What's more, families play a strong advocate role, which triggers better care. Gwyther says families of those in assisted living generally say they do more negotiating on behalf of their loved one about the type of assistance that's provided, deal with staff more, and provide more physical and practical support, such as financial management and shopping, compared to families of those in nursing homes. This is especially true when a loved one has dementia.
What helps: Interact often. Many studies show that family contact is one of the strongest predictors of life satisfaction, in all kinds of housing settings. In a nursing home setting, family involvement is linked to lower mortality, decreased infections, less hospitalization, and earlier hospital discharge, according to a 2005 critical review of the literature in Aging and Mental Health.
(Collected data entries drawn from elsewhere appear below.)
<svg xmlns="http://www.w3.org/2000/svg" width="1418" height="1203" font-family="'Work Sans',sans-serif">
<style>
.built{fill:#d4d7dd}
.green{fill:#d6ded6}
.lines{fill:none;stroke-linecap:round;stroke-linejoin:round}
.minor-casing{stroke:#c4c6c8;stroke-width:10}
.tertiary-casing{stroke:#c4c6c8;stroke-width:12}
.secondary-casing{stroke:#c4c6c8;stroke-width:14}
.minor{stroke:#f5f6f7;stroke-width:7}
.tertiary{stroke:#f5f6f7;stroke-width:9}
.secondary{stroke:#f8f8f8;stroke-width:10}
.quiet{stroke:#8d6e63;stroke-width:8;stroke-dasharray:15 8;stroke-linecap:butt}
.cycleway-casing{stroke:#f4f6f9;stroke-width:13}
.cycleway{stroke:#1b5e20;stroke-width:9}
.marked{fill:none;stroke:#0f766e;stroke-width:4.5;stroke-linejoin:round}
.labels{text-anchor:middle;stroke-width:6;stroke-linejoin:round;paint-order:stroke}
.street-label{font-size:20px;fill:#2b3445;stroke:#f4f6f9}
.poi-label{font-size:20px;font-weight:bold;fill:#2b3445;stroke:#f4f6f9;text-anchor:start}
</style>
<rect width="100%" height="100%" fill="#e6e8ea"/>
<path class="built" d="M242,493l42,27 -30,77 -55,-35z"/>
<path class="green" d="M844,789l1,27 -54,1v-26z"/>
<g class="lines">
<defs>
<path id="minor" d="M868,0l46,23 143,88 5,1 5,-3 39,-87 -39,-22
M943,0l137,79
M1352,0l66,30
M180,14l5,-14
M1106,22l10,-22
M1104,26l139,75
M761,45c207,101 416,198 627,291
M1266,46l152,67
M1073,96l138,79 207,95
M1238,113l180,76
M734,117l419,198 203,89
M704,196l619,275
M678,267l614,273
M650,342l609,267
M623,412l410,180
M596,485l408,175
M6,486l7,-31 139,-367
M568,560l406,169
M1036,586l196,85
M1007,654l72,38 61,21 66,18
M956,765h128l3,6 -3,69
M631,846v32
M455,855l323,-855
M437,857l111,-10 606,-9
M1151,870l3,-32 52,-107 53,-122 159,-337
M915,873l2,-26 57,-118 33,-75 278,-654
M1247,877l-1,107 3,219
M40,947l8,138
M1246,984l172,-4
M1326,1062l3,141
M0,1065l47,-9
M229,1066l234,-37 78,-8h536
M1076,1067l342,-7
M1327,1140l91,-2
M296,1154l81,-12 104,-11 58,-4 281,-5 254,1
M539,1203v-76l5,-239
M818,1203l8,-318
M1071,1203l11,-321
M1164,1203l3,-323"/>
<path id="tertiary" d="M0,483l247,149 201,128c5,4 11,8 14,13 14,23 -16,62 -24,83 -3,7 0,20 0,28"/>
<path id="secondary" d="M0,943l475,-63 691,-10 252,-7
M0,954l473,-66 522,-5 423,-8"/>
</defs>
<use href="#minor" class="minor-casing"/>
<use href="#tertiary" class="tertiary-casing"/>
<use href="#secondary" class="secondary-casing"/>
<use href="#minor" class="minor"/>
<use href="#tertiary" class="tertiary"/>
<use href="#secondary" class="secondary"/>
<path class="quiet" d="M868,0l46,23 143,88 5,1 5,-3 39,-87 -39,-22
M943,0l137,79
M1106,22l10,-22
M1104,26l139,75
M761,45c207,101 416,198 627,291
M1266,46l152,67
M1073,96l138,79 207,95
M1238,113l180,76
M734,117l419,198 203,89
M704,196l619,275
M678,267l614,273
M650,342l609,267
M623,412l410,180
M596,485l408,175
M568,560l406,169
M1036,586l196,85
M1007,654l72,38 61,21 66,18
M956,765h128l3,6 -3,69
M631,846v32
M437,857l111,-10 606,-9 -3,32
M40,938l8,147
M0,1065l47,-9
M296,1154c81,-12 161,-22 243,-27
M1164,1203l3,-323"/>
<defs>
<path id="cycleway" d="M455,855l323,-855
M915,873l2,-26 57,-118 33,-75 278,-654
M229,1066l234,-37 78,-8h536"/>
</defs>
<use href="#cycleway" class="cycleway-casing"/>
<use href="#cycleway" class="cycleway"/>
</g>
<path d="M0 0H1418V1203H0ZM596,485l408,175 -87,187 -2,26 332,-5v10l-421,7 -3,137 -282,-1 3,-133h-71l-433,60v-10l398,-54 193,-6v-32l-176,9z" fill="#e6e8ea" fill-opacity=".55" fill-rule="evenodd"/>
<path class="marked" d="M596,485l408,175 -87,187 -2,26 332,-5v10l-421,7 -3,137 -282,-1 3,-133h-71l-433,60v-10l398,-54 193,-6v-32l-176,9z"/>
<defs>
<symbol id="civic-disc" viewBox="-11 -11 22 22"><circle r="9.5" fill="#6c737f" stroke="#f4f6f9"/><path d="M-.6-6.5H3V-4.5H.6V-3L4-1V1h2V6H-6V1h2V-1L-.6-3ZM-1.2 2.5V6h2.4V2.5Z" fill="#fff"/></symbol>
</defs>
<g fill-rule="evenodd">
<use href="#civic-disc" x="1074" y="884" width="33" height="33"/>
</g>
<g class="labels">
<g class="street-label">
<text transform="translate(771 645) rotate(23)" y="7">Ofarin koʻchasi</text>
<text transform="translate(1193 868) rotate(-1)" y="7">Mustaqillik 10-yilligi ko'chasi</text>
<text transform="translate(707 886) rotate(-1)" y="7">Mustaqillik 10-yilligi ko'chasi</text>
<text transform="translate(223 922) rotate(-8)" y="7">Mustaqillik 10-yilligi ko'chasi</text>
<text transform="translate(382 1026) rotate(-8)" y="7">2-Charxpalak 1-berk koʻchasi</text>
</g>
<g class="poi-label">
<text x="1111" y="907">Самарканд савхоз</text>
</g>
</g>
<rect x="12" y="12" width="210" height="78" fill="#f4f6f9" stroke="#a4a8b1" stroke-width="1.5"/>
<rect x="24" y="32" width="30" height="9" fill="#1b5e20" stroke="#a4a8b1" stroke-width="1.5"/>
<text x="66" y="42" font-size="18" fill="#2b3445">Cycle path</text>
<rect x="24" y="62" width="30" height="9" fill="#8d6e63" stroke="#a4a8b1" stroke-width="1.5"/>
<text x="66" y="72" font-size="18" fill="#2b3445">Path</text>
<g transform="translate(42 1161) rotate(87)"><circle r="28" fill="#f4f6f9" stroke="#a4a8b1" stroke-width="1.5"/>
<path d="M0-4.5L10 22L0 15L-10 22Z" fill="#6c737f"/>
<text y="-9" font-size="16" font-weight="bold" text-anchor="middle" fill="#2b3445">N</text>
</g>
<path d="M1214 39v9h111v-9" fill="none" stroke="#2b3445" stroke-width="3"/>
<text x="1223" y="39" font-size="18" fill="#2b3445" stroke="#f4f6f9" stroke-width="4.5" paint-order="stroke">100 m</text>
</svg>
These findings are thought to be relevant to other settings as well.
5. People who are attracted to amenities
Why: Older adults of modest means -- who may have been living in small houses -- often feel that they're "stepping up," Gwyther says, when they move to a well-appointed assisted living facility. (Her own grandmother so loved the court of tables with umbrellas in her facility's atrium that, combined with the lack of housework there, she believed she'd upgraded to a swanky spa.)
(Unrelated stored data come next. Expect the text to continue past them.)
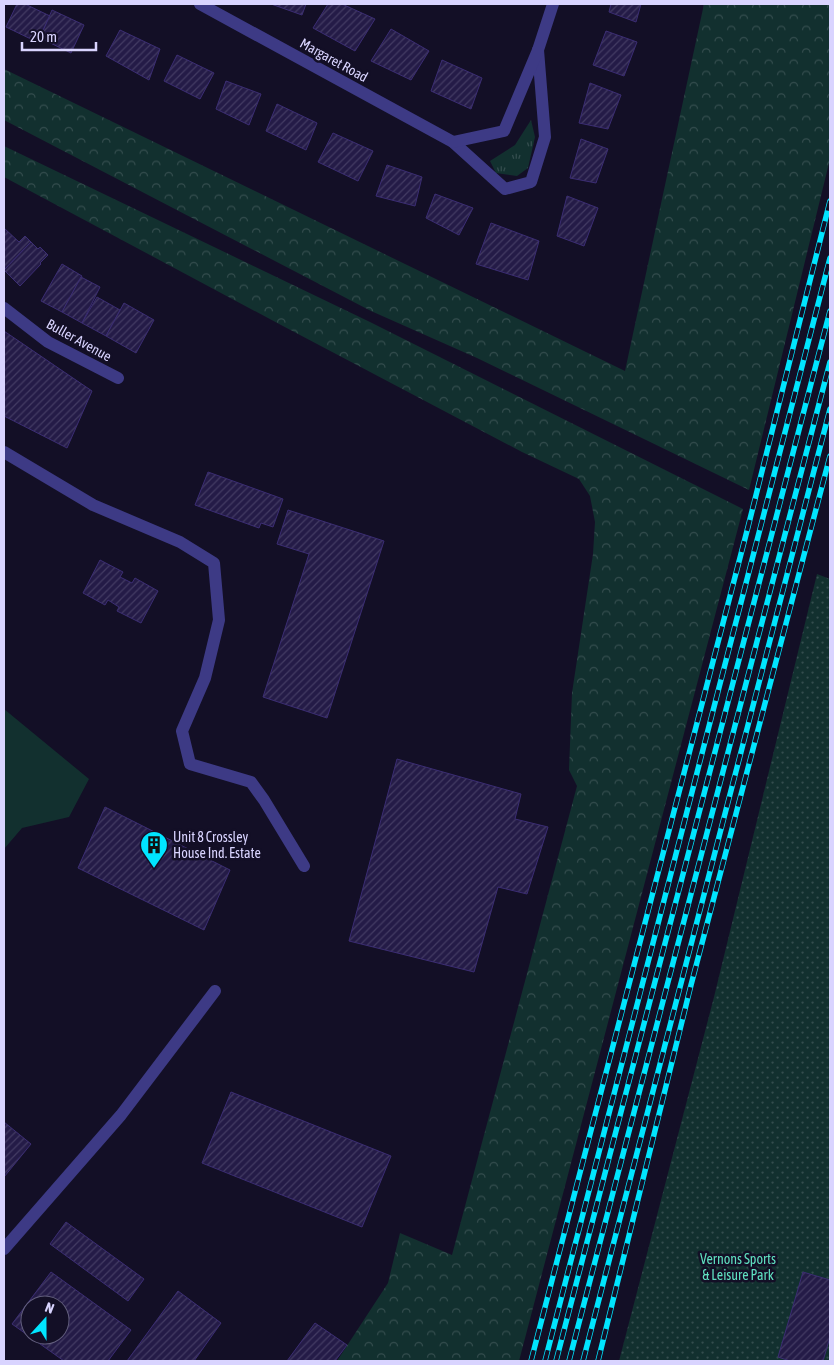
<svg xmlns="http://www.w3.org/2000/svg" width="834" height="1365" font-family="'Asap Condensed',sans-serif">
  <style>
    .grass { fill: url(#grass-tufts) }
    .forest { fill: url(#forest-crowns) }
    .park { fill: url(#park-dots) }
    .pitch { fill: #12302f }
    .building { fill: url(#building-hatch); stroke: #3b2d73; fill-rule: evenodd }
    .lines { fill: none; stroke-linecap: round; stroke-linejoin: round }
    .lane { stroke: #3d3a85; stroke-width: 12 }
    .street { stroke: #3d3a85; stroke-width: 12 }
    .rail-casing { stroke: #00e5ff; stroke-width: 5.5 }
    .rail { stroke: #130f26; stroke-width: 4; stroke-dasharray: 11; stroke-linecap: butt }
    .labels { text-anchor: middle; stroke-width: 5; stroke-linejoin: round; paint-order: stroke }
    .street-label { font-size: 14px; fill: #d9d4ff; stroke: #130f26 }
    .poi-label { font-size: 14px; fill: #d9d4ff; stroke: #130f26; text-anchor: start }
    .park-label { font-size: 14px; fill: #5fe0c0; stroke: #130f26 }
  </style>
  <defs>
    <pattern id="grass-tufts" width="24" height="20" patternUnits="userSpaceOnUse" patternTransform="scale(1.25)"><rect width="24" height="20" fill="#12302f"/><path d="M3 7l-1-3M5 7V3M7 7l1-3M15 17l-1-3M17 17v-4M19 17l1-3" fill="none" stroke="#344d4e"/></pattern>
    <pattern id="forest-crowns" width="20" height="18" patternUnits="userSpaceOnUse" patternTransform="scale(1.25)"><rect width="20" height="18" fill="#12302f"/><path d="M2 6a3 3 0 1 1 6 0M12 15a3 3 0 1 1 6 0" fill="none" stroke="#344d4e"/></pattern>
    <pattern id="park-dots" width="8" height="8" patternUnits="userSpaceOnUse" patternTransform="scale(1.25)"><rect width="8" height="8" fill="#12302f"/><path d="M2 2h.1M6 6h.1" fill="none" stroke="#344d4e" stroke-width="1.8" stroke-linecap="round"/></pattern>
    <pattern id="building-hatch" width="6" height="6" patternUnits="userSpaceOnUse" patternTransform="scale(1.25)"><rect width="6" height="6" fill="#241b47"/><path d="M-1 1l2-2M0 6l6-6M5 7l2-2" fill="none" stroke="#433b63"/></pattern>
  </defs>
  <rect width="100%" height="100%" fill="#130f26"/>
  <path class="grass" d="M531 120 535 137 528 168 517 176 496 173 490 161 515 145Z"/>
  <g class="forest">
    <path d="M704 4H830V159L749 490 477 358 371 311 4 120V69L625 371Z"/>
    <path d="M4 146 370 322 743 509 519 1361H337L388 1283 400 1233 452 1255 577 786 569 770 572 693 593 554 595 522 590 496 579 479 522 452 281 325 4 177Z"/>
  </g>
  <path class="park" d="M817 574 830 579V1361H619L714 997Z"/>
  <path class="pitch" d="M4 709 89 779 69 817 22 828 4 849Z"/>
  <g class="building">
    <path d="M17 4H25L50 16 37 42 6 27Z"/>
    <path d="M271 4H306L302 15Z"/>
    <path d="M328 4H342L375 19 355 51 313 28Z"/>
    <path d="M611 4H641L636 22 609 12Z"/>
    <path d="M52 10 84 25 71 53 40 38Z"/>
    <path d="M391 29 429 51 411 80 371 61Z"/>
    <path d="M120 30 160 49 149 80 106 56Z"/>
    <path d="M606 31 637 42 624 76 593 65Z"/>
    <path d="M177 55 214 73 200 99 164 81Z"/>
    <path d="M442 60 482 78 471 109 431 91Z"/>
    <path d="M226 81 261 94 249 125 216 109Z"/>
    <path d="M590 83 621 95 608 129 579 123Z"/>
    <path d="M277 104 317 123 306 150 266 131Z"/>
    <path d="M333 133 373 151 358 181 318 162Z"/>
    <path d="M581 139 608 149 596 183 570 178Z"/>
    <path d="M387 165 422 177 415 206 376 196Z"/>
    <path d="M435 194 473 208 459 235 426 218Z"/>
    <path d="M567 196 598 208 584 246 557 236Z"/>
    <path d="M491 223 539 241 528 280 476 264Z"/>
    <path d="M4 228 19 242 25 236 31 242 4 270Z"/>
    <path d="M31 242 38 249 40 247 48 255 40 263 41 264 20 286 4 270Z"/>
    <path d="M62 264 82 276 62 312 41 301Z"/>
    <path d="M81 277 100 287 82 323 62 312Z"/>
    <path d="M97 297 120 310 106 336 82 323Z"/>
    <path d="M124 303 154 320 136 353 106 336Z"/>
    <path d="M4 331 92 391 67 448 4 416Z"/>
    <path d="M208 472 283 499 273 527 261 523 259 528 195 505Z"/>
    <path d="M288 510 384 541 327 718 263 697 309 554 277 544Z"/>
    <path d="M100 560 123 572 120 577 132 583 135 578 158 591 141 623 117 611 119 607 108 600 105 605 83 593Z"/>
    <path d="M397 759 521 794 515 819 548 827 527 894 498 887 474 972 349 941Z"/>
    <path d="M105 807 230 870 204 930 78 868Z"/>
    <path d="M231 1092 391 1156 362 1227 202 1163Z"/>
    <path d="M4 1122 31 1144 4 1177Z"/>
    <path d="M66 1222 144 1279 128 1301 50 1244Z"/>
    <path d="M51 1272 131 1330 108 1361H64L12 1324ZM30 1305H60V1335H30Z"/>
    <path d="M803 1272 830 1280V1337L823 1361H790L778 1357Z"/>
    <path d="M178 1291 221 1323 194 1361H127Z"/>
    <path d="M315 1323 347 1345 335 1361H287Z"/>
  </g>
  <g class="lines">
    <g class="lane">
      <path d="M4 452 93 505 180 542 214 563 219 620 205 678 182 731 190 764 251 782 264 800 304 866"/>
      <path d="M4 1249 121 1115 215 991"/>
    </g>
    <g class="street">
      <path d="M200 4 453 142 505 189 531 182 545 137 538 50"/>
      <path d="M453 142 504 131 538 50 553 4"/>
      <path d="M4 308 48 342 118 378"/>
    </g>
    <defs>
      <g id="rail">
        <path d="M531 1361 748 527 830 201"/>
        <path d="M545 1361 830 258"/>
        <path d="M556 1361 830 311"/>
        <path d="M569 1361 830 362"/>
        <path d="M583 1361 830 409"/>
        <path d="M598 1361 691 985 830 456"/>
      </g>
    </defs>
    <use href="#rail" class="rail-casing"/>
    <use href="#rail" class="rail"/>
  </g>
  <defs>
    <symbol id="building-pin" viewBox="-11 -11 22 30"><path d="M0 17L-7.5 6A9.5 9.5 0 1 1 7.5 6Z" fill="#00e5ff" stroke="#130f26"/><path d="M-4-6H4V6H1V3H-1V6H-4ZM-2.5-4.3h1.7v1.8h-1.7ZM.8-4.3h1.7v1.8H.8ZM-2.5-1h1.7V.8h-1.7ZM.8-1h1.7V.8H.8Z" fill="#111"/></symbol>
  </defs>
  <g fill-rule="evenodd">
    <use href="#building-pin" x="138" y="829" width="32" height="43"/>
  </g>
  <g class="labels">
    <g class="street-label">
      <text transform="translate(334 60) rotate(29)" y="5">Margaret Road</text>
      <text transform="translate(79 340) rotate(29)" y="5">Buller Avenue</text>
    </g>
    <g class="poi-label">
      <text x="173" y="842">Unit 8 Crossley<tspan x="173" dy="16">House Ind. Estate</tspan></text>
    </g>
    <g class="park-label">
      <text x="738" y="1264">Vernons Sports<tspan x="738" dy="16">&amp; Leisure Park</tspan></text>
    </g>
  </g>
  <rect width="834" height="1365" fill="none" stroke="#d9d4ff" stroke-width="10"/>
  <g transform="translate(45 1320) rotate(21)"><circle r="24" fill="#130f26" stroke="#625e7d"/>
  <path d="M0-4L9 19L0 12L-9 19Z" fill="#00e5ff"/>
  <text y="-8" font-size="14" font-weight="bold" text-anchor="middle" fill="#d9d4ff">N</text>
  </g>
  <path d="M22 42v8h74v-8" fill="none" stroke="#d9d4ff" stroke-width="2.5"/>
  <text x="30" y="42" font-size="15" fill="#d9d4ff" stroke="#130f26" stroke-width="4" paint-order="stroke">20 m</text>
</svg>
What helps: Pay attention to the amenities that will matter most to your loved one -- and to you. It's common for families to pick the setting where they can best imagine themselves visiting, Gwyther says. Because these families are then more inclined to visit, they tend to be more active advocates.
At the same time, be careful to choose the setting that's most appropriate, regardless of amenities. Well-appointed assisted living facilities often win out over nursing homes or communities with fewer amenities even when they're not the most appropriate choice, Gwyther warns. Before noticing amenities, be sure to find a place that ticks the right boxes concerning quality of care and best fit for your loved one.
6. Those with mild to moderate dementia (in a dementia-care assisted living facility unit)
Why: People with dementia tend to live in the present moment (or the distant past), so they're often not distressed to find themselves with others who are similarly confused. "They may not actively miss family or feel loss if they're lucky enough to be in a healthy, lovely place with good caregivers," Adler says.
It's critical, though, that a loved one with dementia live in a dementia-care unit, Paggi says. In general assisted living, there may not be enough medical supervision to make sure the person takes medications properly, for example.
What helps: Monitor how well your loved one is doing, perhaps with the expertise of an independent eldercare consultant or geriatric care manager, because the best type of placement depends on the individual's experience of the disease. Some people have what experts call "pleasant dementia" -- a more benign version of their former personality "“ while others turn aggressive and/or paranoid. A high-needs patient will do best in a facility where the staff is trained in dementia care and the turnover is low.